**Work item**
In the no-knead brioche post, which flour did the baker use in place of bread flour?

Unplugged. No-Knead Brioche.

February 7, 2014

in Bread, Eggs, Recipes, Yeast breads

bakedbriochebouleI recently came across a recipe from America’s Test Kitchen for no-knead brioche. How could that be, I wondered? Brioche, a classic French dough, gets its especially light and airy texture by vigorously beating and kneading softened butter into an eggy yeast dough. Since I’m staying in a condo with no fancy electric gadgets, I ran to the kitchen to make the brioche.Julia Child, in the introduction to the first volume of Mastering the Art of French Cooking, says “Il faut mettre la main a la pate,” which essentially means it’s necessary to use your hands to make dough. So that’s what I did.

The America’s Test Kitchen Recipe calls for bread flour, which I did not have, so I used unbleached all-purpose flour. I had to add more than the recipe called for because all-purpose flour is lower in gluten than bread flour.

I also didn’t have loaf pans to bake the brioche, so I shaped the dough into one big round and baked it in a casserole.

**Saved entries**
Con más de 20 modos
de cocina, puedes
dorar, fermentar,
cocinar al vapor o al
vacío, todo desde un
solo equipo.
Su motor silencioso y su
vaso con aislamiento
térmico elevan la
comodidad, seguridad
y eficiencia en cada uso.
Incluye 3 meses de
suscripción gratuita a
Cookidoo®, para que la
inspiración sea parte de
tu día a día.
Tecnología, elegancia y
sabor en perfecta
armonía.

==

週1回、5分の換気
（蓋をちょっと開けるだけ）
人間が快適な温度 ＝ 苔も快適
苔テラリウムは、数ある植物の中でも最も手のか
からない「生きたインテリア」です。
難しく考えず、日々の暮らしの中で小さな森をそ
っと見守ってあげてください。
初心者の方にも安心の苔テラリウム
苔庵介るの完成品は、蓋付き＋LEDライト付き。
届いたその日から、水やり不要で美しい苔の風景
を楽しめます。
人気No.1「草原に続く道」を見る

**Exercise solution**
Unbleached all-purpose flour.